§ Task instructions
Write out word for word each line of the records, beginning at the first and stopping after the line with "vant nos valeurs". Leave the pictures out.

[Opening Task data section]

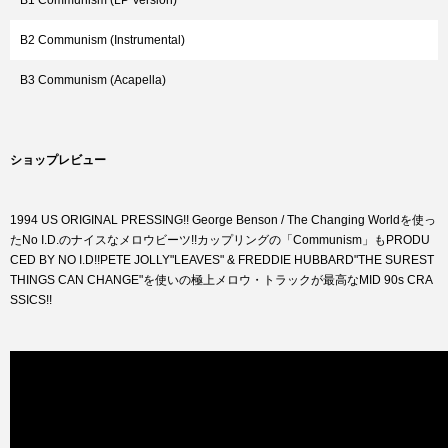
B1 Communism (LP Version)
B2 Communism (Instrumental)
B3 Communism (Acapella)
ショップレビュー
1994 US ORIGINAL PRESSING!! George Benson / The Changing Worldを使っ
たNo I.D.のナイスなメロウビーツ!!カップリングの「Communism」もPRODU
CED BY NO I.D!!PETE JOLLY"LEAVES" & FREDDIE HUBBARD"THE SUREST
THINGS CAN CHANGE"を使いの極上メロウ・トラックが最高なMID 90s CRA
SSICS!!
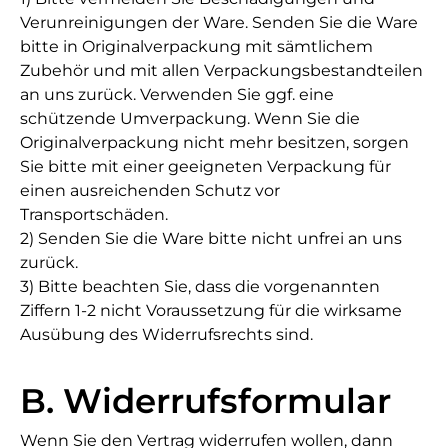
Verunreinigungen der Ware. Senden Sie die Ware
bitte in Originalverpackung mit sämtlichem
Zubehör und mit allen Verpackungsbestandteilen
an uns zurück. Verwenden Sie ggf. eine
schützende Umverpackung. Wenn Sie die
Originalverpackung nicht mehr besitzen, sorgen
Sie bitte mit einer geeigneten Verpackung für
einen ausreichenden Schutz vor
Transportschäden.
2) Senden Sie die Ware bitte nicht unfrei an uns
zurück.
3) Bitte beachten Sie, dass die vorgenannten
Ziffern 1-2 nicht Voraussetzung für die wirksame
Ausübung des Widerrufsrechts sind.
B. Widerrufsformular
Wenn Sie den Vertrag widerrufen wollen, dann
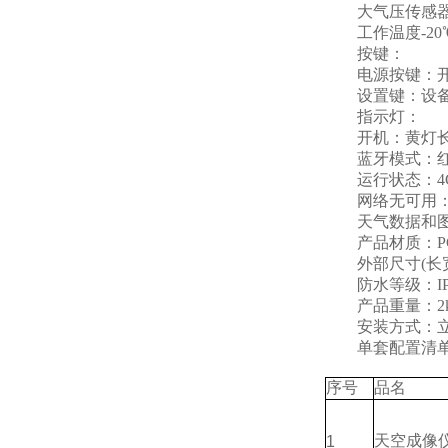
大气压传感器：传感
工作温度-20℃
按键：
电源按键：开
设置键：设备运
指示灯：
开机：黄灯长亮
蓝牙模式：红
运行状态：4G
网络无可用：红
天气数据和图像
产品材质：P
外部尺寸(长宽高)：
防水等级：IP
产品重量：2k
安装方式：
单套配置清
序号
品名
天空成像
1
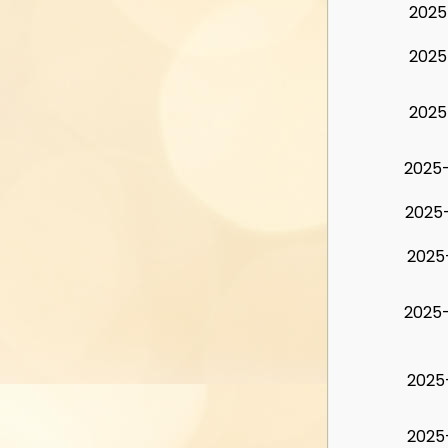
2025
2025
2025
2025
2025
2025
2025
2025
2025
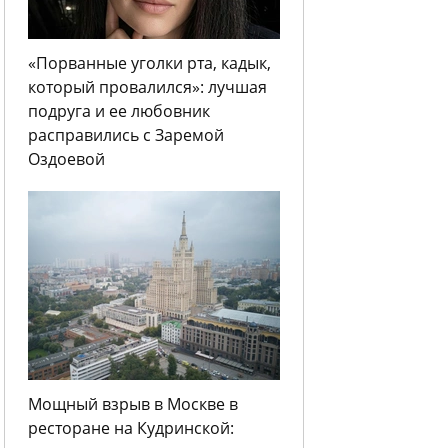
«Порванные уголки рта, кадык,
который провалился»: лучшая
подруга и ее любовник
расправились с Заремой
Оздоевой
Мощный взрыв в Москве в
ресторане на Кудринской:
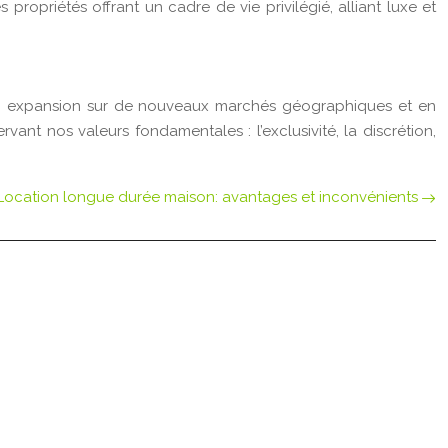
ropriétés offrant un cadre de vie privilégié, alliant luxe et
 son expansion sur de nouveaux marchés géographiques et en
vant nos valeurs fondamentales : l’exclusivité, la discrétion,
Location longue durée maison: avantages et inconvénients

[Closing Task data section]

§ Task solution
B1 Communism (LP Version)
B2 Communism (Instrumental)
B3 Communism (Acapella)
ショップレビュー
1994 US ORIGINAL PRESSING!! George Benson / The Changing Worldを使っ
たNo I.D.のナイスなメロウビーツ!!カップリングの「Communism」もPRODU
CED BY NO I.D!!PETE JOLLY"LEAVES" & FREDDIE HUBBARD"THE SUREST
THINGS CAN CHANGE"を使いの極上メロウ・トラックが最高なMID 90s CRA
SSICS!!
Verunreinigungen der Ware. Senden Sie die Ware
bitte in Originalverpackung mit sämtlichem
Zubehör und mit allen Verpackungsbestandteilen
an uns zurück. Verwenden Sie ggf. eine
schützende Umverpackung. Wenn Sie die
Originalverpackung nicht mehr besitzen, sorgen
Sie bitte mit einer geeigneten Verpackung für
einen ausreichenden Schutz vor
Transportschäden.
2) Senden Sie die Ware bitte nicht unfrei an uns
zurück.
3) Bitte beachten Sie, dass die vorgenannten
Ziffern 1-2 nicht Voraussetzung für die wirksame
Ausübung des Widerrufsrechts sind.
B. Widerrufsformular
Wenn Sie den Vertrag widerrufen wollen, dann
大气压传感器：传感
工作温度-20℃
按键：
电源按键：开
设置键：设备运
指示灯：
开机：黄灯长亮
蓝牙模式：红
运行状态：4G
网络无可用：红
天气数据和图像
产品材质：P
外部尺寸(长宽高)：
防水等级：IP
产品重量：2k
安装方式：
单套配置清
序号
品名
天空成像
1
2025
2025
2025
2025
2025
2025
2025
2025
2025
«Порванные уголки рта, кадык,
который провалился»: лучшая
подруга и ее любовник
расправились с Заремой
Оздоевой
Мощный взрыв в Москве в
ресторане на Кудринской:
ropriétés offrant un cadre de vie privilégié, alliant luxe et
 son expansion sur de nouveaux marchés géographiques et en
vant nos valeurs fondamentales : l’exclusivité, la discrétion,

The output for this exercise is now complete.